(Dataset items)
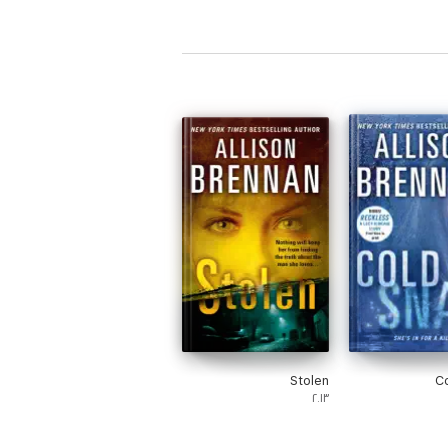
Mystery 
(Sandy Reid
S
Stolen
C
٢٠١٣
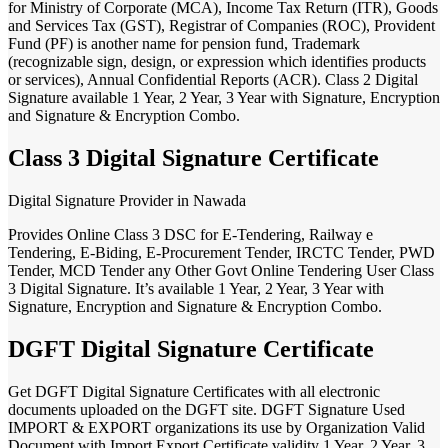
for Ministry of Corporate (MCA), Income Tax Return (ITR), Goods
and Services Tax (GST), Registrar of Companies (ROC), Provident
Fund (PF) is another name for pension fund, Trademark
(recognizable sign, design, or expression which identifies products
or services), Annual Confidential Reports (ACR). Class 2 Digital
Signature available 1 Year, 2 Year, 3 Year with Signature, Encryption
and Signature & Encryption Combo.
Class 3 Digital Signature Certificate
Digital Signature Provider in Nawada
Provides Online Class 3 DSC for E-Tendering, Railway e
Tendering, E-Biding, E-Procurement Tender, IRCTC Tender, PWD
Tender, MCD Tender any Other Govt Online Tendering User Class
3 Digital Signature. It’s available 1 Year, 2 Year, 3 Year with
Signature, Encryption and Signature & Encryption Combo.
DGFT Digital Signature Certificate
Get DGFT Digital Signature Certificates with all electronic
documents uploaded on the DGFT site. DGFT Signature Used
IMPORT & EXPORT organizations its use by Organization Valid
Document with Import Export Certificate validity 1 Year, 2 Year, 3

**REQUIRED WORK**
Pull out every line in the entries above that contains the string "Class". Matching is case-sensitive.

**FINISHED TASK**
or services), Annual Confidential Reports (ACR). Class 2 Digital
Class 3 Digital Signature Certificate
Provides Online Class 3 DSC for E-Tendering, Railway e
Tender, MCD Tender any Other Govt Online Tendering User Class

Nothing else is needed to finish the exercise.